After retrieving blendshape values from the Firebase SDK, we can drive the face animation in Unreal Engine by using the "Modify Curve" node in the animation blueprint. Each blendshape value is assigned to the character individually on every frame, allowing for precise and real-time control over the character's facial expressions.

An effective approach for implementing a realtime database listener in Unreal Engine is to utilize the GameInstance Subsystem, which serves as an alternative singleton pattern. This allows for the creation of a dedicated BlendshapesReceiver instance responsible for handling the database connection, authentication, and continuous data reception in the background.

By leveraging the GameInstance Subsystem, the BlendshapesReceiver instance can be instantiated and maintained throughout the lifespan of the game session. This ensures a persistent database connection while the animation blueprint reads and drives the face animation using the received blendshape data.

Using just a local PC running MediaPipe, KDDI succeeded in capturing the real performer’s facial expression and movement, and created high-quality 3D re-target animation in real time.
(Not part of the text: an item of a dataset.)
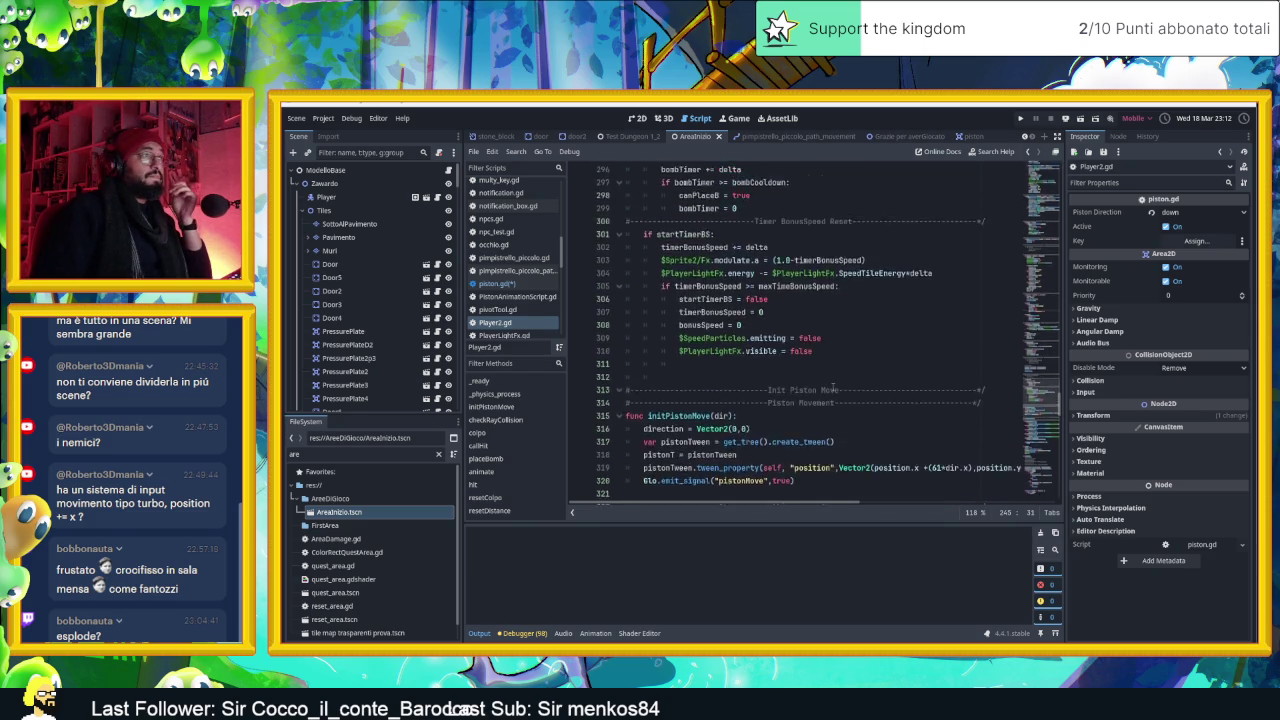
{"action": "scroll", "coordinate": [833, 389], "scroll_direction": "down", "scroll_amount": 10}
KDDI is collaborating with developers of Metaverse anime fashion like Adastria Co., Ltd.

Getting started

To learn more, watch Google I/O 2023 sessions: Easy on-device ML with MediaPipe, Supercharge your web app with machine learning and MediaPipe, What's new in machine learning, and check out the official documentation over on developers.google.com/mediapipe.

What’s next?

This MediaPipe integration is one example of how KDDI is eliminating the boundary between the real and virtual worlds, allowing users to enjoy everyday experiences such as attending live music performances, enjoying art, having conversations with friends, and shopping―anytime, anywhere.

KDDI’s αU provides services for the Web3 era, including the metaverse, live streaming, and virtual shopping, shaping an ecosystem where anyone can become a creator, supporting the new generation of users who effortlessly move between the real and virtual worlds.